Shed the entitlement and you’ll find that any sense of rage or anger finds it much harder to take hold in your mind.
3. Play Some Calming Music and Breathe
When you feel any tension rising or general stress from driving on the road, it’s best to put on some music that you enjoy and practice some nice deep breathing. The combination of positive feelings from the music and the calming effect of breathing will help those more negative stressors and bad feelings wash over you and disappear. These things are designed to get your mind off of the behaviors that are triggering negative emotions and onto more positive things. The distraction can just be what stops you from going “over the edge.”
4. Try Some Mantras, “I’m Safe, It’s Okay”
Some doctors recommend that the best way to respond to those moments that we described above when you feel the rush of emotion after someone cuts you off on the road is to repeat positive affirmations to yourself such as “I’m safe, it’s okay, nothing bad happened.” In that moment, the surge of emotion that can easily turn into rage is caused by adrenaline that is released. The adrenaline is supposed to help us deal with bad situations, but in this instance, what has happened is that something bad nearly happened, but then didn’t. We are left with the excess adrenaline to deal with, and that can turn into either rage, or more positive feelings.
By repeating the positive mantras and affirmations, we can keep our body on the positive side of that reaction, and prevent it from descending into a blind rage.
5. Understand What You Can Control and What You Can’t
As we touched on further above, other people on the road are going to make mistakes. No matter how much you angrily reflect on what people should or shouldn’t be doing, there are many things that happen on the road that are beyond your control. If you can continually tell yourself this, and keep it in mind when you inevitably encounter other drivers who behave badly on the road, you will at least stand a good chance of sparing yourself the pointless frustration; the “coulda, woulda, shoulda” thought processes that also can potentially fuel road rage.

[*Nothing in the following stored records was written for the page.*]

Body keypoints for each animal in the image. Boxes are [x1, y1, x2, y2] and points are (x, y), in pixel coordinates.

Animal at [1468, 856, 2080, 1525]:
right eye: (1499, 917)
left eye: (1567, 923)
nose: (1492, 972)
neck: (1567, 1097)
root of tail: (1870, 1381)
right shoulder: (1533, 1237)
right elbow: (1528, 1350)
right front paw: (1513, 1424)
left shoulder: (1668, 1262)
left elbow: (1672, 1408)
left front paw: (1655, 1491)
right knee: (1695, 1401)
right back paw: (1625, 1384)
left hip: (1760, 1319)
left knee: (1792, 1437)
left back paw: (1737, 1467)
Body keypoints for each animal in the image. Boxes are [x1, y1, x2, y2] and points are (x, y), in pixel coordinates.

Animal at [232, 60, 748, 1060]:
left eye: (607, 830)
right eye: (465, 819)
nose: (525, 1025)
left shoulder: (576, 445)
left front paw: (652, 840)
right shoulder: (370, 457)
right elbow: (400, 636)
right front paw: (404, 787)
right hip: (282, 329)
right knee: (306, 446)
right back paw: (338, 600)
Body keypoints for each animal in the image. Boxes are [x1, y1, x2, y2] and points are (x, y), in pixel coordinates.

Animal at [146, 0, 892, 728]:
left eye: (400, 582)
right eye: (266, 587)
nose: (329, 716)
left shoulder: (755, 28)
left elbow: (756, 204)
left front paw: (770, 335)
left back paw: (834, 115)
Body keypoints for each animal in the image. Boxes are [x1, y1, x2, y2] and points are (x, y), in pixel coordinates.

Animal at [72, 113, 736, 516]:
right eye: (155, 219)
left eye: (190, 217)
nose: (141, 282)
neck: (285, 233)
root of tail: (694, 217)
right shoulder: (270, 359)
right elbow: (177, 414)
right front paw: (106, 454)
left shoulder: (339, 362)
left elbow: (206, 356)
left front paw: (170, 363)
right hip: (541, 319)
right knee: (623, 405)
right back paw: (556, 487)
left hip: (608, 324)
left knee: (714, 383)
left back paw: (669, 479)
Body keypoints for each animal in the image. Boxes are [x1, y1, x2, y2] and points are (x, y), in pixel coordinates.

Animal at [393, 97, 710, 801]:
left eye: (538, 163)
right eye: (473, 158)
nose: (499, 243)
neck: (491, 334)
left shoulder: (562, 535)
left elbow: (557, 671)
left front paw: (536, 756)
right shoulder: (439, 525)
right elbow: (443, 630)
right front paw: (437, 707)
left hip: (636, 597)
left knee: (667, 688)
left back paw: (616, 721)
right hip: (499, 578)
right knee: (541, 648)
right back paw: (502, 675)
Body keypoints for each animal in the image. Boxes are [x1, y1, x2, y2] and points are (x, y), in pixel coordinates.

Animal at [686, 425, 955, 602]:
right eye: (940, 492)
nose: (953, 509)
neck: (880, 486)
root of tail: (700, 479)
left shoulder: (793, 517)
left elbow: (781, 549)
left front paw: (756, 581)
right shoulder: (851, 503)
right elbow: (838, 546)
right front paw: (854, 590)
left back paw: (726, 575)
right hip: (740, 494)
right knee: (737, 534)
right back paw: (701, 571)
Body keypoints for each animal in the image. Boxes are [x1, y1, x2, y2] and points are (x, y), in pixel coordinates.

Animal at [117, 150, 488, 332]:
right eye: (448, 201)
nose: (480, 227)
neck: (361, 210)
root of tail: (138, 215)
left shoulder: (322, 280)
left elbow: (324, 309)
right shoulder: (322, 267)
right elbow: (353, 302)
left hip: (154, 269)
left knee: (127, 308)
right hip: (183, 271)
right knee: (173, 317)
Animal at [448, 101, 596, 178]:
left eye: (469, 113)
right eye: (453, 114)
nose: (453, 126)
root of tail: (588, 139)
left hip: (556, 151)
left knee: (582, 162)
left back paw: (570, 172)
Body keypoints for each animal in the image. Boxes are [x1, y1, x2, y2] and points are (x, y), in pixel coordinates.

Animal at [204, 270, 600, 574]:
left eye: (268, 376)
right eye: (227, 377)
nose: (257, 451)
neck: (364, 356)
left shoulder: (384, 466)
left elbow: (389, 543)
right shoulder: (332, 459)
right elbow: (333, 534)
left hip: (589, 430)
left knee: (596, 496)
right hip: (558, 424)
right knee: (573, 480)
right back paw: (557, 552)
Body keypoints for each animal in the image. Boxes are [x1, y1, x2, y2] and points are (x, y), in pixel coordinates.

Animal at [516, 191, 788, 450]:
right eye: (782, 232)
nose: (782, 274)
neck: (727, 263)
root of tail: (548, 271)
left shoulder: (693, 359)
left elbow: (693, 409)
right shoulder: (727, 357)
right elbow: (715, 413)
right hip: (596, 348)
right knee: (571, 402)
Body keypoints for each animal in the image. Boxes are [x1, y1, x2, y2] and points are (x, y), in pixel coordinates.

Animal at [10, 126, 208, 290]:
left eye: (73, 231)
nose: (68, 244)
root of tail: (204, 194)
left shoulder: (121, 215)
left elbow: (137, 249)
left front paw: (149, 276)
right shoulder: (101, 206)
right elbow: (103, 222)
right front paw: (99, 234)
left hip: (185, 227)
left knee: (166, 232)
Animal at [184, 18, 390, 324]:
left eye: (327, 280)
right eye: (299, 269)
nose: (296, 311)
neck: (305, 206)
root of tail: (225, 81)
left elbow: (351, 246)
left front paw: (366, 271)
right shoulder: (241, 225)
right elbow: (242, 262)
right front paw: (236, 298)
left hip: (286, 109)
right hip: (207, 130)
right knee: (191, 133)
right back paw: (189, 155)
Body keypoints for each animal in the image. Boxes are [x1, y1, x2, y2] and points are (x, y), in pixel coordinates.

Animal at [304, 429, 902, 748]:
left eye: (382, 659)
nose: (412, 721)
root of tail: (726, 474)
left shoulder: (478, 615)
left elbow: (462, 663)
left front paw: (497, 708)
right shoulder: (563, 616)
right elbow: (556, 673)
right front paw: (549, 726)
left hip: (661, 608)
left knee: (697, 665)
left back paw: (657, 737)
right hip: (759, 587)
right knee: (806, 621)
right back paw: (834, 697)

Conclusion: Road Rage is a Reality, But It Doesn’t Have to Be Yours
As long as you are mindful of your own driving, and can exist within the realities of the road, then you can at least prevent yourself from succumbing to road rage. The reality is that road rage does exist, and you have no way to control whether or not it manifests itself in other drivers. What you can do, however, is ensure that it is not allowed to manifest within yourself. Remind yourself of the important realities:
- Some people exhibit road rage
- All drivers make mistakes on the road
- I have no way to control the driving behavior of others
- I am only responsible for my own driving
- Safety is paramount for myself, my passengers, and other road users
When you understand and internalize these realities, you will be in a much better place and more able to resist the urge to sink into a rage which will only serve to bring more misery and harm.